Exercise aim –
Count the lines of the data below that contain the string "Михайловна", treating uppercase and lowercase letters as different. Give only the number.

Records provided –
------------
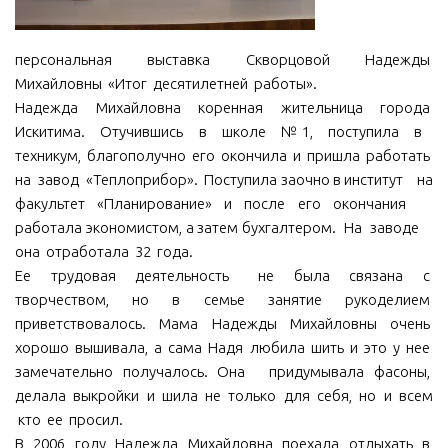
МБУ Дом культуры «Молодость»
персональная выставка Скворцовой Надежды
МБУ Дом культуры «Октябрь»
Михайловны «Итог десятилетней работы».
МБОУ ДО «Детская школа искусств»
Надежда Михайловна коренная жительница города
МБОУ ДО «Детская музыкальная школа»
Искитима. Отучившись в школе №1, поступила в
техникум, благополучно его окончила и пришла работать
МБУК «Искитимский городской историко-художественный
на завод «Теплоприбор». Поступила заочно в институт на
музей»
факультет «Планирование» и после его окончания
МБУ Парк культуры и отдыха им. И.В. Коротеева
работала экономистом, а затем бухгалтером. На заводе
МБУК «Централизованная библиотечная система»
она отработала 32 года.
Ее трудовая деятельность не была связана с
ДК «Россия»
творчеством, но в семье занятие рукоделием
Афиша
приветствовалось. Мама Надежды Михайловны очень
хорошо вышивала, а сама Надя любила шить и это у нее
Независимая оценка качества
замечательно получалось. Она придумывала фасоны,
Контакты
делала выкройки и шила не только для себя, но и всем
кто ее просил.
В 2006 году Надежда Михайловна поехала отдыхать в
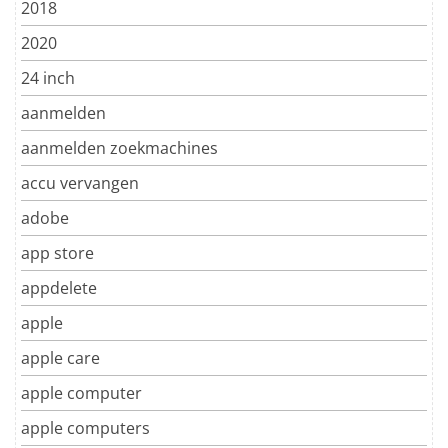
2018
2020
24 inch
aanmelden
aanmelden zoekmachines
accu vervangen
adobe
app store
appdelete
apple
apple care
apple computer
apple computers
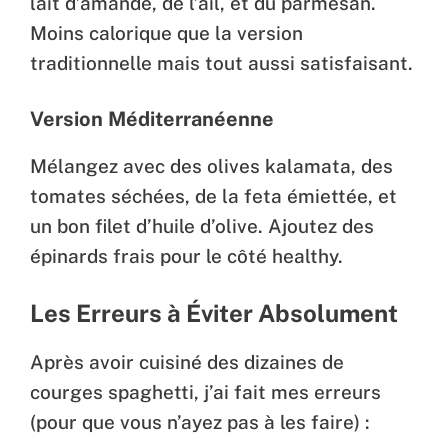
lait d’amande, de l’ail, et du parmesan.
Moins calorique que la version
traditionnelle mais tout aussi satisfaisant.
Version Méditerranéenne
Mélangez avec des olives kalamata, des
tomates séchées, de la feta émiettée, et
un bon filet d’huile d’olive. Ajoutez des
épinards frais pour le côté healthy.
Les Erreurs à Éviter Absolument
Après avoir cuisiné des dizaines de
courges spaghetti, j’ai fait mes erreurs
(pour que vous n’ayez pas à les faire) :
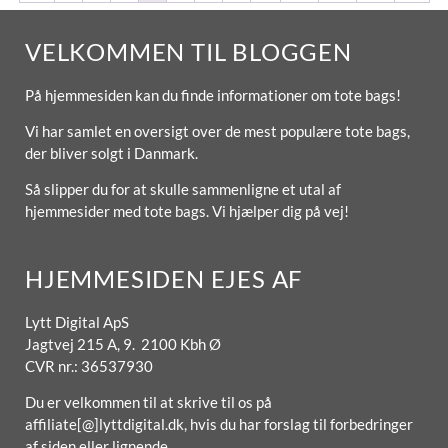
VELKOMMEN TIL BLOGGEN
På hjemmesiden kan du finde informationer om tote bags!
Vi har samlet en oversigt over de mest populære tote bags,
der bliver solgt i Danmark.
Så slipper du for at skulle sammenligne et utal af
hjemmesider med tote bags. Vi hjælper dig på vej!
HJEMMESIDEN EJES AF
Lytt Digital ApS
Jagtvej 215 A, 9. 2100 Kbh Ø
CVR nr.: 36537930
Du er velkommen til at skrive til os på
affiliate[@]lyttdigital.dk, hvis du har forslag til forbedringer
af siden eller lignende.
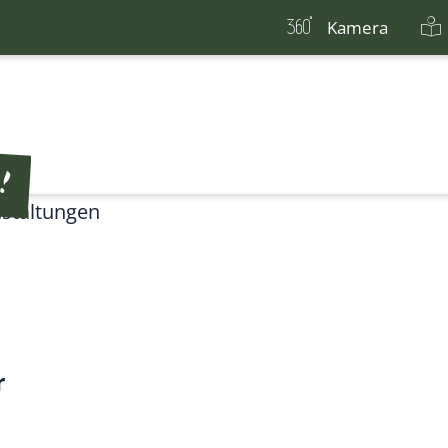
Kamera
staltungen
r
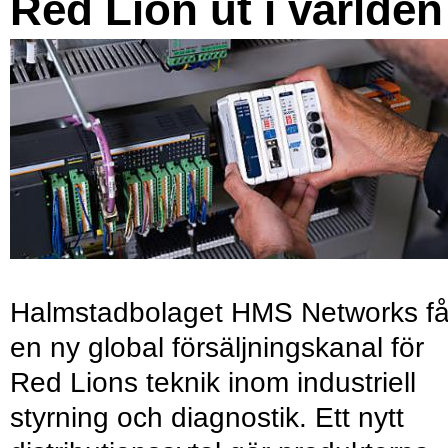
Red Lion ut i världen
Halmstadbolaget HMS Networks få
en ny global försäljningskanal för
Red Lions teknik inom industriell
styrning och diagnostik. Ett nytt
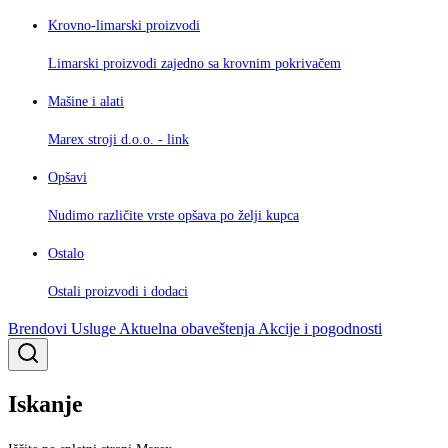
Krovno-limarski proizvodi
Limarski proizvodi zajedno sa krovnim pokrivačem
Mašine i alati
Marex stroji d.o.o. - link
Opšavi
Nudimo različite vrste opšava po želji kupca
Ostalo
Ostali proizvodi i dodaci
Brendovi
Usluge
Aktuelna obaveštenja
Akcije i pogodnosti
Iskanje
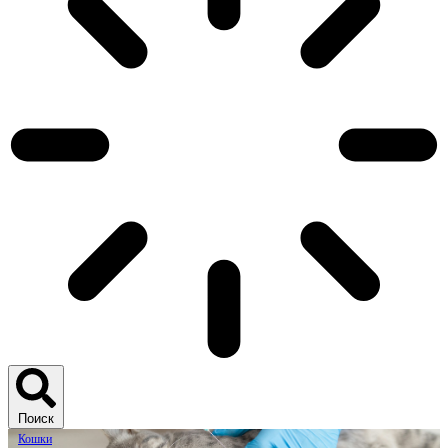
Поиск
Кошки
------------
Response area –
2